Directions for this task
Put the rows from the line containing "Rendered at 1275 by 1650 pixels." through the line containing "text Setting up", both included, into a Markdown table with the columns No. and Text, omitting blank lines. Include no other rows.

[Dataset excerpt]
+--
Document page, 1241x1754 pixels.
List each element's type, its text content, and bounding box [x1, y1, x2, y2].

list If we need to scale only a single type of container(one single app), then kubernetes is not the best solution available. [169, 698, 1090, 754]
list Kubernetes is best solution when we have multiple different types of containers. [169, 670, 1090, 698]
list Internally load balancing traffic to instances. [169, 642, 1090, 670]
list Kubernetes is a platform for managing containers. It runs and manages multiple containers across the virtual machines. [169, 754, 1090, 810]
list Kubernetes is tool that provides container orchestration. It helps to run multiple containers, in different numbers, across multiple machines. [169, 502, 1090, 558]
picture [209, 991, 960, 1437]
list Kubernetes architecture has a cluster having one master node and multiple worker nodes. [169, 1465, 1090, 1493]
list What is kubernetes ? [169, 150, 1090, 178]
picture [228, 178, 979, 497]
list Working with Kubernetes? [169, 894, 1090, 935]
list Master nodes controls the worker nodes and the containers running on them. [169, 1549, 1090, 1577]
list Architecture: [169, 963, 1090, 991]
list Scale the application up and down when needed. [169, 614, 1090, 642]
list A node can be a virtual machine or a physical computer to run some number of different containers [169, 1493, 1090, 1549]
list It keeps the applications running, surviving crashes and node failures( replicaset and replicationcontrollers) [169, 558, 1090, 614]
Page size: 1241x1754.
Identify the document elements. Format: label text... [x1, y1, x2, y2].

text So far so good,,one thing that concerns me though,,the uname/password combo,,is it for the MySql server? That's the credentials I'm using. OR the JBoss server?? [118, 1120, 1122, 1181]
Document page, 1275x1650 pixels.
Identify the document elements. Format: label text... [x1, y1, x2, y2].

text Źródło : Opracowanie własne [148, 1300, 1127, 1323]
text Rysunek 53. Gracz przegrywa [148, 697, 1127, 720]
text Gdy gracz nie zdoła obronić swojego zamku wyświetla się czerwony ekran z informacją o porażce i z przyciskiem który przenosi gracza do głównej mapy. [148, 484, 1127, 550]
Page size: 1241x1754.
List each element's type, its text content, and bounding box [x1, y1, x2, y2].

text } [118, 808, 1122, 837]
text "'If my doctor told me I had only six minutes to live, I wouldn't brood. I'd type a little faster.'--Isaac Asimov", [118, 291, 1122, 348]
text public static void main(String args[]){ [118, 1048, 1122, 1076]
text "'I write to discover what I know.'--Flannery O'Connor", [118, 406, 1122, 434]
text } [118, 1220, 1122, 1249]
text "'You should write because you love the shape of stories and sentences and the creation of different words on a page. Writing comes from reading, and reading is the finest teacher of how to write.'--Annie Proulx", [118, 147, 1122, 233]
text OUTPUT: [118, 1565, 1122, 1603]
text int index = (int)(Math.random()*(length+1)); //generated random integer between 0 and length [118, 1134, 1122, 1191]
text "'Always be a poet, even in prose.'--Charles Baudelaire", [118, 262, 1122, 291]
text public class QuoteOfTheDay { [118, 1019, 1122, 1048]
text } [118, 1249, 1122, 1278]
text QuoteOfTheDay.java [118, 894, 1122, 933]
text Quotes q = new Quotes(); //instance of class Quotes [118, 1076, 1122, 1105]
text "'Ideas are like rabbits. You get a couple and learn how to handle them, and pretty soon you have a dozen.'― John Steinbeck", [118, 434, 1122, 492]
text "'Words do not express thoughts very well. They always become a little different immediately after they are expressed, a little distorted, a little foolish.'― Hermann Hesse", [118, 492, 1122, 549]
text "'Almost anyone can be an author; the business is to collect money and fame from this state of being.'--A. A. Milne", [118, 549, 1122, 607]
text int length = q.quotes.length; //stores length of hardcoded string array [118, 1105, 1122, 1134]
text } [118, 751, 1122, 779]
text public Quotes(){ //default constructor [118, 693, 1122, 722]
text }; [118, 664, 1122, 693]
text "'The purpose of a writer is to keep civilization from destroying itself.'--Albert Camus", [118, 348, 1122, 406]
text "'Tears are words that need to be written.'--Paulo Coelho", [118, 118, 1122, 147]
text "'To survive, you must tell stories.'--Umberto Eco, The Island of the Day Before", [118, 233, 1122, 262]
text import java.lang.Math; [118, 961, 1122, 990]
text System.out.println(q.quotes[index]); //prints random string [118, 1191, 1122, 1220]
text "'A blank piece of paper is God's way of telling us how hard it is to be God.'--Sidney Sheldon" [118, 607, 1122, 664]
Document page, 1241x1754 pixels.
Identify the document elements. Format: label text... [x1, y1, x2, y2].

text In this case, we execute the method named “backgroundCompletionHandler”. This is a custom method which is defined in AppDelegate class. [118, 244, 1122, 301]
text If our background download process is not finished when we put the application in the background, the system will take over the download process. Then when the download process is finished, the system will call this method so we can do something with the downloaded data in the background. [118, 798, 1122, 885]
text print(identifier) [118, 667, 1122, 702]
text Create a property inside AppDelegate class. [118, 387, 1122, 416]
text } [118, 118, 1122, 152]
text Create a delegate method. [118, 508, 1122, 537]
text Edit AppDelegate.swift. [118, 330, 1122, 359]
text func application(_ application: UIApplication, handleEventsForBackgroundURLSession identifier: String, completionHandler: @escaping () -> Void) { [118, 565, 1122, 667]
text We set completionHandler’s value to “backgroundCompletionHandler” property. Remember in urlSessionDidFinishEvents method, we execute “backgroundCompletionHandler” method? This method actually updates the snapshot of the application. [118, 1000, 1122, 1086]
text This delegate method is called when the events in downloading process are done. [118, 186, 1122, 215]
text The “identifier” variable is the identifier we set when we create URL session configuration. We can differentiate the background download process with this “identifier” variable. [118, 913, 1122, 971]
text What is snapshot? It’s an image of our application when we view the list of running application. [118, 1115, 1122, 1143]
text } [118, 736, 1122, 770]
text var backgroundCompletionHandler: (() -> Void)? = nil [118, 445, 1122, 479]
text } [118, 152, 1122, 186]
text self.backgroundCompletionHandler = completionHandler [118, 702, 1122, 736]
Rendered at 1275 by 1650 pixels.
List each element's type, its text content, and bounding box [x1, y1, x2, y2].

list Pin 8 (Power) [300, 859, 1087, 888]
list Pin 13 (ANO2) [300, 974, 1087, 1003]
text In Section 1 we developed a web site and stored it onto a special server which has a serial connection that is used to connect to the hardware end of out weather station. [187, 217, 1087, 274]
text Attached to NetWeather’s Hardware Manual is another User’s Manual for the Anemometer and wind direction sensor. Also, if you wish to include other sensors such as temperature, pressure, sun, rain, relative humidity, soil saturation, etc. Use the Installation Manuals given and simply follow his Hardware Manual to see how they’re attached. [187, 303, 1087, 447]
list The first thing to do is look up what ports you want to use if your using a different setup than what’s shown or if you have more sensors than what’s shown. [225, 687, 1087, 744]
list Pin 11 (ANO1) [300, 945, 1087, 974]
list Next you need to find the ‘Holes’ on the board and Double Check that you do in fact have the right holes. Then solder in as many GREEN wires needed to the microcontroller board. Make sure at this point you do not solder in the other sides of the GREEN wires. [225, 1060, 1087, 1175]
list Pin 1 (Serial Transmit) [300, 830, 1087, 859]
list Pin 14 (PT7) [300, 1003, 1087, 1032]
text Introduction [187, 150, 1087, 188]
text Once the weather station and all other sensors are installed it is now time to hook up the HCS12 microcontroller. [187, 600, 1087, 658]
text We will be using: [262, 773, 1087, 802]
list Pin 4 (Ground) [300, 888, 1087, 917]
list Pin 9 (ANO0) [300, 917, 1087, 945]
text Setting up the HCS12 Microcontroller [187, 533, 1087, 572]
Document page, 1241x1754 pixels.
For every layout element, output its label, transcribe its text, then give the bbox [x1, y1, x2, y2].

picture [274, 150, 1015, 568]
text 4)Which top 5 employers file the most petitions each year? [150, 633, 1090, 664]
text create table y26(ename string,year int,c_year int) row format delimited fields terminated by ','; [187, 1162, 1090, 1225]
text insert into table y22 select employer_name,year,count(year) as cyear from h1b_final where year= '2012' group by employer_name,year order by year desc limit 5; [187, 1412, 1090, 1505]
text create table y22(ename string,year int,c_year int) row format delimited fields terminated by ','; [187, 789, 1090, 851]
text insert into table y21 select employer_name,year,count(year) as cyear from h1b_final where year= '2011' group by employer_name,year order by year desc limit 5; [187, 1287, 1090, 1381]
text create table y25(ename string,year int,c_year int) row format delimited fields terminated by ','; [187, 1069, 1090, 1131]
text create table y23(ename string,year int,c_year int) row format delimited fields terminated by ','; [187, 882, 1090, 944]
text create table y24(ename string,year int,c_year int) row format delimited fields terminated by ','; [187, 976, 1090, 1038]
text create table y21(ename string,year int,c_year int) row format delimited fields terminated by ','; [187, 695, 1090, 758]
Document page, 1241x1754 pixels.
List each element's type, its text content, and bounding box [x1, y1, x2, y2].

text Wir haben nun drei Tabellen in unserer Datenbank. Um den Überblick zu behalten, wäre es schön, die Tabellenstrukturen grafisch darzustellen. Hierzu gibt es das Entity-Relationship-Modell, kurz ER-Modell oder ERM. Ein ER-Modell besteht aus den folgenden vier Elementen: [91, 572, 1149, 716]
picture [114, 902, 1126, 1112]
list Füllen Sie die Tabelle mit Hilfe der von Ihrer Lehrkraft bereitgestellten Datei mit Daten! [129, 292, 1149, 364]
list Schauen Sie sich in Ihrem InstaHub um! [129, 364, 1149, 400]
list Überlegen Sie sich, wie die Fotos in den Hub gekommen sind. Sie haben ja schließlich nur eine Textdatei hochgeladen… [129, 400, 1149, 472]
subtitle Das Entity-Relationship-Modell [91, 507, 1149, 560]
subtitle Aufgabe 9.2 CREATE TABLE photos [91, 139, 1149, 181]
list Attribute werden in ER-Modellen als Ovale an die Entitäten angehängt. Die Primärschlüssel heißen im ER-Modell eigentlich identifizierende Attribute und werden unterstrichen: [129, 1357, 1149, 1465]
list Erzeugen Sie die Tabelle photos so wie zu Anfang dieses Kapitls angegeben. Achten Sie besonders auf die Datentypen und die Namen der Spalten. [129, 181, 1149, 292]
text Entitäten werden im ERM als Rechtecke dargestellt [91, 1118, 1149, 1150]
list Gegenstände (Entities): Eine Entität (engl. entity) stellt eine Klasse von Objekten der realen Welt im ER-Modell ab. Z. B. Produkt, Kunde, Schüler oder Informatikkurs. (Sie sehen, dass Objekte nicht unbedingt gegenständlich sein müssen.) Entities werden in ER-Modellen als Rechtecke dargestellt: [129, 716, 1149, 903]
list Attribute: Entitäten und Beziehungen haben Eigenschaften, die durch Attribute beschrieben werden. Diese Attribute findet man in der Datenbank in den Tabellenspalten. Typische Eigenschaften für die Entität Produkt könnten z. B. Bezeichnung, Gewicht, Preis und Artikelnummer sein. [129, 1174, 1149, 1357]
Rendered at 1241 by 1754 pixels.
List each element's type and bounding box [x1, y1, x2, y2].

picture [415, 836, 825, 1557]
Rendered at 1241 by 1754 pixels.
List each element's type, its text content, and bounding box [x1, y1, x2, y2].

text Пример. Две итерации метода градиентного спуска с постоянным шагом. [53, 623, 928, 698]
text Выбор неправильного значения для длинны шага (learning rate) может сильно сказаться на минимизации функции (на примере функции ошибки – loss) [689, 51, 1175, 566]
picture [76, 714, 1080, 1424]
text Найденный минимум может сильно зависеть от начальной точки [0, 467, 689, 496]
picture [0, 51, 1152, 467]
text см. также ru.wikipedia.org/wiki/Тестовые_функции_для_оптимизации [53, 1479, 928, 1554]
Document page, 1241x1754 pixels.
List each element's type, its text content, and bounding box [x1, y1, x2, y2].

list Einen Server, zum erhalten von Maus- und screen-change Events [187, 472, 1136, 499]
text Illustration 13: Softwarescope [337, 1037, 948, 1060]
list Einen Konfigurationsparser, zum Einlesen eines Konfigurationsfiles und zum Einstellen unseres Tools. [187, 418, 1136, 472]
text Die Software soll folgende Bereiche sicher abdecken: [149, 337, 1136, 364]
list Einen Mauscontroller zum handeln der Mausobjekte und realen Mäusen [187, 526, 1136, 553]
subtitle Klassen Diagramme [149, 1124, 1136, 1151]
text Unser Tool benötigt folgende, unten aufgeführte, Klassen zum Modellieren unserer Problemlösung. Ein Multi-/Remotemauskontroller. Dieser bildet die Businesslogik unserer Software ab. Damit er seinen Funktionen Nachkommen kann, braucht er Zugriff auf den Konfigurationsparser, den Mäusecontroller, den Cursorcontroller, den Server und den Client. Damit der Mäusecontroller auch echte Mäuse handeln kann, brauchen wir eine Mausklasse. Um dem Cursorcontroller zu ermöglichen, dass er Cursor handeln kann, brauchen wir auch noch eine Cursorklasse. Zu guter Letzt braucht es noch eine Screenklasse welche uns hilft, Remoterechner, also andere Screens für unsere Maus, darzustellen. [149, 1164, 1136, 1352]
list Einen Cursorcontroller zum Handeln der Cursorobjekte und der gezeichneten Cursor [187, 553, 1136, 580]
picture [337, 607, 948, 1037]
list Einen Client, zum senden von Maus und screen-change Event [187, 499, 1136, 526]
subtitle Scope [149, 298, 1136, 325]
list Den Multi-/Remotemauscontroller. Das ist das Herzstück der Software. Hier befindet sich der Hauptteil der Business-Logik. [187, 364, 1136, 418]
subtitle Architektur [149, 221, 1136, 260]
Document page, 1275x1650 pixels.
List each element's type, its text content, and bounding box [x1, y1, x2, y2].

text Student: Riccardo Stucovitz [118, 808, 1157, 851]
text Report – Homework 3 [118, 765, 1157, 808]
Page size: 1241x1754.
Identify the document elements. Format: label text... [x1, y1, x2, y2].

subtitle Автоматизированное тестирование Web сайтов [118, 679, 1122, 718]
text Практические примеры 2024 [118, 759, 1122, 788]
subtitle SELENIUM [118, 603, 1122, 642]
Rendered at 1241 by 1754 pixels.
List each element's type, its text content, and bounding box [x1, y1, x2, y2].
+--
Output for this exercise
| No. | Text |
|---|---|
| 1 | Rendered at 1275 by 1650 pixels. |
| 2 | List each element's type, its text content, and bounding box [x1, y1, x2, y2]. |
| 3 | list Pin 8 (Power) [300, 859, 1087, 888] |
| 4 | list Pin 13 (ANO2) [300, 974, 1087, 1003] |
| 5 | text In Section 1 we developed a web site and stored it onto a special server which has a serial connection that is used to connect to the hardware end of out weather station. [187, 217, 1087, 274] |
| 6 | text Attached to NetWeather’s Hardware Manual is another User’s Manual for the Anemometer and wind direction sensor. Also, if you wish to include other sensors such as temperature, pressure, sun, rain, relative humidity, soil saturation, etc. Use the Installation Manuals given and simply follow his Hardware Manual to see how they’re attached. [187, 303, 1087, 447] |
| 7 | list The first thing to do is look up what ports you want to use if your using a different setup than what’s shown or if you have more sensors than what’s shown. [225, 687, 1087, 744] |
| 8 | list Pin 11 (ANO1) [300, 945, 1087, 974] |
| 9 | list Next you need to find the ‘Holes’ on the board and Double Check that you do in fact have the right holes. Then solder in as many GREEN wires needed to the microcontroller board. Make sure at this point you do not solder in the other sides of the GREEN wires. [225, 1060, 1087, 1175] |
| 10 | list Pin 1 (Serial Transmit) [300, 830, 1087, 859] |
| 11 | list Pin 14 (PT7) [300, 1003, 1087, 1032] |
| 12 | text Introduction [187, 150, 1087, 188] |
| 13 | text Once the weather station and all other sensors are installed it is now time to hook up the HCS12 microcontroller. [187, 600, 1087, 658] |
| 14 | text We will be using: [262, 773, 1087, 802] |
| 15 | list Pin 4 (Ground) [300, 888, 1087, 917] |
| 16 | list Pin 9 (ANO0) [300, 917, 1087, 945] |
| 17 | text Setting up the HCS12 Microcontroller [187, 533, 1087, 572] |